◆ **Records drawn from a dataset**
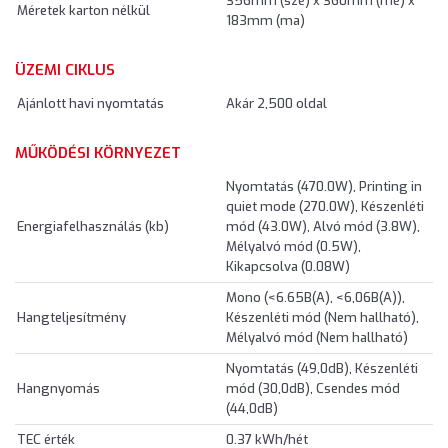
356mm (szé) x 360mm (mé) x
Méretek karton nélkül
183mm (ma)
ÜZEMI CIKLUS
Ajánlott havi nyomtatás
Akár 2,500 oldal
MŰKÖDÉSI KÖRNYEZET
Nyomtatás (470.0W), Printing in
quiet mode (270.0W), Készenléti
Energiafelhasználás (kb)
mód (43.0W), Alvó mód (3.8W),
Mélyalvó mód (0.5W),
Kikapcsolva (0.08W)
Mono (<6.65B(A), <6,06B(A)),
Hangteljesítmény
Készenléti mód (Nem hallható),
Mélyalvó mód (Nem hallható)
Nyomtatás (49,0dB), Készenléti
Hangnyomás
mód (30,0dB), Csendes mód
(44,0dB)
TEC érték
0.37 kWh/hét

◆ **Task details**
The reply is to be all the records above, transcribed exactly, with no pictures.

◆ **Answer to this task**
356mm (szé) x 360mm (mé) x
Méretek karton nélkül
183mm (ma)
ÜZEMI CIKLUS
Ajánlott havi nyomtatás
Akár 2,500 oldal
MŰKÖDÉSI KÖRNYEZET
Nyomtatás (470.0W), Printing in
quiet mode (270.0W), Készenléti
Energiafelhasználás (kb)
mód (43.0W), Alvó mód (3.8W),
Mélyalvó mód (0.5W),
Kikapcsolva (0.08W)
Mono (<6.65B(A), <6,06B(A)),
Hangteljesítmény
Készenléti mód (Nem hallható),
Mélyalvó mód (Nem hallható)
Nyomtatás (49,0dB), Készenléti
Hangnyomás
mód (30,0dB), Csendes mód
(44,0dB)
TEC érték
0.37 kWh/hét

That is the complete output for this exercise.